*Work order*: Reproduce every line of text in the records below verbatim, omitting the pictures from your answer.

*Recorded data*:
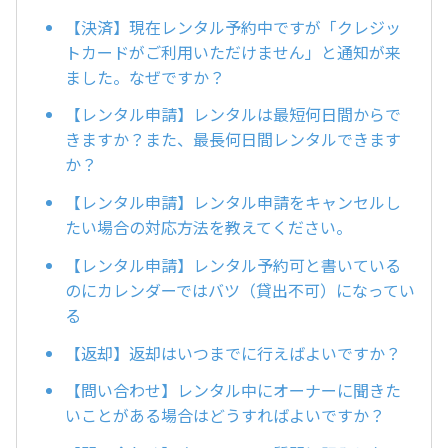
【決済】現在レンタル予約中ですが「クレジッ
トカードがご利用いただけません」と通知が来
ました。なぜですか？
【レンタル申請】レンタルは最短何日間からで
きますか？また、最長何日間レンタルできます
か？
【レンタル申請】レンタル申請をキャンセルし
たい場合の対応方法を教えてください。
【レンタル申請】レンタル予約可と書いている
のにカレンダーではバツ（貸出不可）になってい
る
【返却】返却はいつまでに行えばよいですか？
【問い合わせ】レンタル中にオーナーに聞きた
いことがある場合はどうすればよいですか？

*Completed task*:
【決済】現在レンタル予約中ですが「クレジッ
トカードがご利用いただけません」と通知が来
ました。なぜですか？
【レンタル申請】レンタルは最短何日間からで
きますか？また、最長何日間レンタルできます
か？
【レンタル申請】レンタル申請をキャンセルし
たい場合の対応方法を教えてください。
【レンタル申請】レンタル予約可と書いている
のにカレンダーではバツ（貸出不可）になってい
る
【返却】返却はいつまでに行えばよいですか？
【問い合わせ】レンタル中にオーナーに聞きた
いことがある場合はどうすればよいですか？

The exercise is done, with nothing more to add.